> [Task description]: Continue the forum thread about the red buck from its final line.

> [Text block]:

====================

# Red Buck



## Velvet_Meece (Apr 20, 2009)

Since the old man died, this lad is my next best buck, expectant father of 2 litters and possibly 3 more in coming weeks.

Reflection off the glass gives him a mottled appearance but he is solid


----------



## SarahC (Oct 3, 2008)

top looks fab,whats the belly like?


----------



## Velvet_Meece (Apr 20, 2009)

I'll attempt some pictures in a bit, but he is a pain in the rear and does squeak a lot :roll:


----------



## SarahC (Oct 3, 2008)

at least he's fit.My reds came from just one buck who I used to make red brindles . when the breeder opened the maxey it shot out,flew through the air and landed on my leg,like a flying squirrel.All the offspring were the same,many generations later the wildness has gone along with the squeaking,it's moved to Marks dutch,they are possesed by the wild squeakiness.


----------



## Velvet_Meece (Apr 20, 2009)

Haaa! i have the same problem whenever i get blacks pop up in litters, they are crazy, i had one the other week that i went to take a picture of and it flew across the shed into the dark shadows and disappeared :shock: i did find in the next day stuck in a tub, but i have its two brothers as well and they are all nutty. I never keep them.

The reds are quite vocal, bucks moreso than the doe. But they're deffo worth it! I want more of them for sure, they're the only type i have patience for, lol


----------



## kellyt (Nov 23, 2011)

====================

> [Given entries]:
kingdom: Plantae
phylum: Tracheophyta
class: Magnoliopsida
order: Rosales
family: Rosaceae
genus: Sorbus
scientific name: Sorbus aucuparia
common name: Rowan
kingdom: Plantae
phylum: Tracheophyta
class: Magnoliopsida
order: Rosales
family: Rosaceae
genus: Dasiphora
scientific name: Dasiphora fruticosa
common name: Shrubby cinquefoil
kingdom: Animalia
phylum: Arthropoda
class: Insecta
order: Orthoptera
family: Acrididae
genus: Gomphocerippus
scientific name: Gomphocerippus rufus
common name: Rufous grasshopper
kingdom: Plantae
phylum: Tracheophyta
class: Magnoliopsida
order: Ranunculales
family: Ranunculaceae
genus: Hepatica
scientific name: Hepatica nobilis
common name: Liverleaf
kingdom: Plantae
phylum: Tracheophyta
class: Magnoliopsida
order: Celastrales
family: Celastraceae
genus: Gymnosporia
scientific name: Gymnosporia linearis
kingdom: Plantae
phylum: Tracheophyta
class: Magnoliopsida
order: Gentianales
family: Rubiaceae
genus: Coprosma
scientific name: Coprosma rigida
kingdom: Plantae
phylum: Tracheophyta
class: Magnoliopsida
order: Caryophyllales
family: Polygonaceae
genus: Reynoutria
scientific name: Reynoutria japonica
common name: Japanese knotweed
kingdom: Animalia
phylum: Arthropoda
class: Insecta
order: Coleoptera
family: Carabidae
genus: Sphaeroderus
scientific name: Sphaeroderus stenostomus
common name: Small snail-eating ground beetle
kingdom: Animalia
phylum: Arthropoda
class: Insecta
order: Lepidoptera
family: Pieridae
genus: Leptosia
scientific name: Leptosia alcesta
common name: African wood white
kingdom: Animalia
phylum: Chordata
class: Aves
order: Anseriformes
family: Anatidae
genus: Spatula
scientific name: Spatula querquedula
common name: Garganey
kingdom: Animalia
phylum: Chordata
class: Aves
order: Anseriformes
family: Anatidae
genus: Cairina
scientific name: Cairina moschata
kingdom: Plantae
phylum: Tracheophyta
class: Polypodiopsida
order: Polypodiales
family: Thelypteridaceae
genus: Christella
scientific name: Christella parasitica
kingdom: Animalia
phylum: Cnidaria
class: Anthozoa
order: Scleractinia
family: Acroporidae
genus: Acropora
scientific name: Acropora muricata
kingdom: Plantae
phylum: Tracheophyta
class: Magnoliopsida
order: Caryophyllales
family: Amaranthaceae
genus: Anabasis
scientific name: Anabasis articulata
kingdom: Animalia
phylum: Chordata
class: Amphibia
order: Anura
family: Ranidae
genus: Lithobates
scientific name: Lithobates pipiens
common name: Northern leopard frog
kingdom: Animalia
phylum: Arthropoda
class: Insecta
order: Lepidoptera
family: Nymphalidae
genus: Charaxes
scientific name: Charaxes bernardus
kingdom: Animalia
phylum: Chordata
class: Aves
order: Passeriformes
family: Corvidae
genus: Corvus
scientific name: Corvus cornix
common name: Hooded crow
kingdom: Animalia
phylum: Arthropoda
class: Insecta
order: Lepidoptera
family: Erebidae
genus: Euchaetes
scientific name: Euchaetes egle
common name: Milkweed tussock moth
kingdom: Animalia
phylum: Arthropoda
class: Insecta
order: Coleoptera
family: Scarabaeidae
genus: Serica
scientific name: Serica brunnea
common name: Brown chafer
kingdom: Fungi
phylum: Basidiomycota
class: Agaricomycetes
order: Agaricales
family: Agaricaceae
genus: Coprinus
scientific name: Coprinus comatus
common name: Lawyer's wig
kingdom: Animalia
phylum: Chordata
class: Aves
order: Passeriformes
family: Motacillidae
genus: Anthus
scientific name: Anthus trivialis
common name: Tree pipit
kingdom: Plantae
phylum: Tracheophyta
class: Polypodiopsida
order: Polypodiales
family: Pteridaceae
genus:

====================

> [In response]:
Handsome boy!


----------



## maddeh (Jul 14, 2011)

Love the colouring, he is gorgeous


----------



## SarahY (Nov 6, 2008)

That is a very attractive mouse indeed


----------



## moustress (Sep 25, 2009)

He's a nice bright red; I like it!

My blue tricolors freak when I open their tank; they settle down once they are in The Hand, mostly, but do sound off when I get a hold of them, at first.


----------



## SablePanther (Oct 14, 2011)

Ohhhhh he is STUNNING!


----------



## candycorn (Oct 31, 2011)

Stunning is just the word!


----------



## Velvet_Meece (Apr 20, 2009)

Only pic i got before he tried to do a runner


----------



## Serena (Dec 29, 2011)

Really great colour. Absolutely beautiful!
I think I'm in love :lol:


----------



## SarahC (Oct 3, 2008)

the under isn't as good as the top a tad light and patchy.The top looks like it belongs to a winner so the aim would be to get a mouse with that top and as near as possible,matching belly.Mind you ,we've all got the same problem.All round though it's an excellent effort,well done :clap


----------



## WoodWitch (Oct 18, 2009)

Oh yes, I like him!


----------



## Loganberry (Oct 24, 2008)

Love the type on him, and lovely top colour too! Nice one.


----------



## RockyMountainMice (Jan 16, 2012)

Wow he's marvelous.


----------



## Autumn2005 (Apr 21, 2010)

I opened this thread and I swear I nearly fainted when I saw him... Is he dom red or recessive?


----------



## Donski (Jan 5, 2012)

Wow !


----------



## mousery_girl (Nov 13, 2011)

wow he's been tangoed....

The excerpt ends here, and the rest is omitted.